Song by Guns N' Roses

from the album G N' R Lies
- Released: November 29, 1988
- Recorded: 1988
- Genre: Roots rock
- Length: 3:13
- Label: Geffen
- Songwriter: Guns N' Roses
- Producers: Guns N' Roses, Mike Clink

= Used to Love Her =

"Used to Love Her" is a song by American rock band Guns N' Roses from the 1988 album G N' R Lies. The song was used as a B-side on some releases of the "Paradise City" single.

==Background==
Contrary to popular belief that the song is about a girlfriend of Axl Rose, the song was written as a joke. Izzy Stradlin stated, "I was sitting around listening to the radio and some guy was whining about a broad who was treating him bad. I wanted to take the radio and smash it against the wall. Such self-pity! What a wimp! So we rewrote the same song we heard with a better ending." Rose would later say that the song that inspired Stradlin was from the band Great White.

==Live performances==
The band debuted the song live at CBGB in October 1987, during the Appetite for Destruction Tour. The song has been a live staple at Guns N' Roses concerts. After last being played with the previous lineup in 1993, the song re-debuted in 2006 during the Chinese Democracy Tour. It was played at every tour since, being played by the reunited lineup in 2016 during the Not In This Lifetime... Tour stop at Coachella.

==Reception==
Stephen Thomas Erlewine of AllMusic described the song as a "country-fried boogie", but criticized it as misogynistic. Rolling Stone described it as a "hilarious countryish number that will probably have feminist hot lines jammed across the country".

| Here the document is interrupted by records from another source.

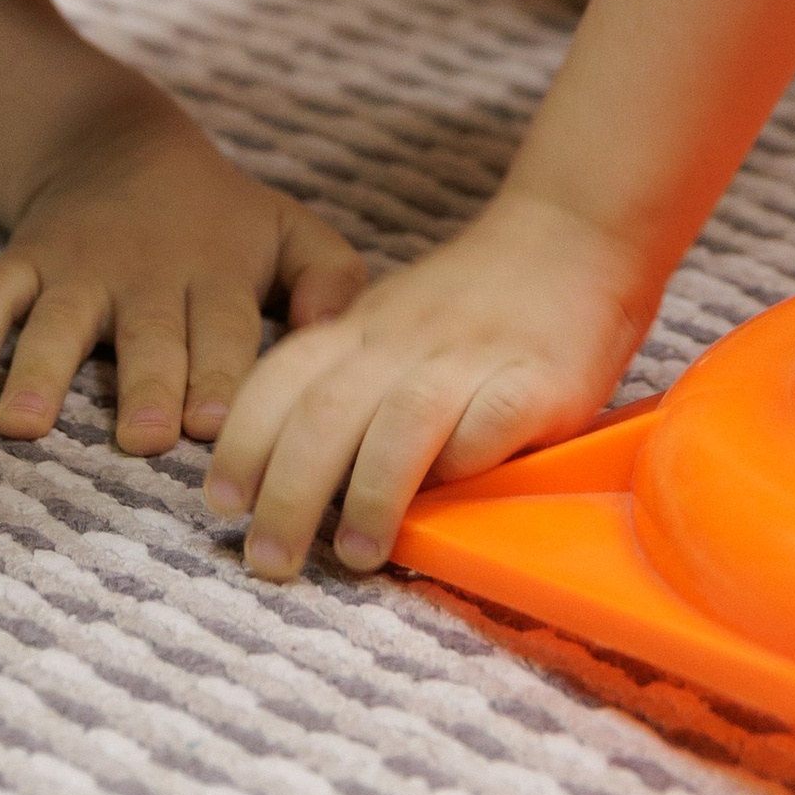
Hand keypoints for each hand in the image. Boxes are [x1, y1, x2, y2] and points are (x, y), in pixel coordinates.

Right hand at [0, 110, 361, 455]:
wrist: (120, 145)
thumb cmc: (221, 218)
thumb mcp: (291, 231)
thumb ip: (333, 280)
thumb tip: (340, 333)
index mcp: (217, 275)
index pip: (225, 328)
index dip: (220, 372)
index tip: (215, 422)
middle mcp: (147, 274)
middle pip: (147, 335)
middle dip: (145, 385)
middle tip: (142, 438)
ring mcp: (80, 268)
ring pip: (59, 321)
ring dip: (41, 371)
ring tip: (22, 425)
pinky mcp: (25, 261)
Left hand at [200, 192, 652, 577]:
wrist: (571, 234)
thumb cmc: (473, 300)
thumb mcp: (389, 325)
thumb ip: (349, 386)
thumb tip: (301, 482)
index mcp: (359, 330)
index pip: (279, 382)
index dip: (243, 444)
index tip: (223, 503)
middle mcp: (401, 342)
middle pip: (325, 415)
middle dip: (287, 495)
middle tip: (269, 560)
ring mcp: (468, 358)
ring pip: (399, 424)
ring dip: (369, 496)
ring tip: (353, 556)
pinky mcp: (534, 379)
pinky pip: (488, 425)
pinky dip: (462, 465)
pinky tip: (448, 503)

In 2016, Spin ranked the song 42nd out of 79 on their rankings of every Guns N' Roses song, saying "strip away the misogynist, dark, and twisted fantasy, though, and you’ve got a terrific, rootsy little mimic of an Allman Brothers’ on-the-road jam." That same year, Medium ranked the song 20th out of 80, stating "The crowning achievement of the 'remember this was written in 1988 [1987]; that doesn’t make it right, but still' manifesto that encompasses so much of Guns' oeuvre." L.A. Weekly ranked the song 18th of 64, and Ultimate Classic Rock ranked it 28th out of 80.

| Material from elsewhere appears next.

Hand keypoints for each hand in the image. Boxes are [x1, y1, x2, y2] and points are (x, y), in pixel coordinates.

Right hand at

In 2018, Loudwire ranked the song 83rd out of 87, stating "This song feels like their attempt at the Stones' "Dead Flowers"... The song was likely meant to be taken with a grain of salt, but that was tough to swallow given that Axl’s ex-wife Erin Everly accused him of domestic abuse."
Houston Press named the song 5th on their list of "10 Worst Guns N' Roses Songs".

==Cover versions==
White Lung covered the song as part of a SiriusXMU live session.
In February 2018, Guns N' Roses rhythm guitarist Richard Fortus joined Blackberry Smoke on stage to cover the song. L7 released a cover of the song as the B-side to their 1992 single "Monster", changing the lyric and title to "Used to Love Him".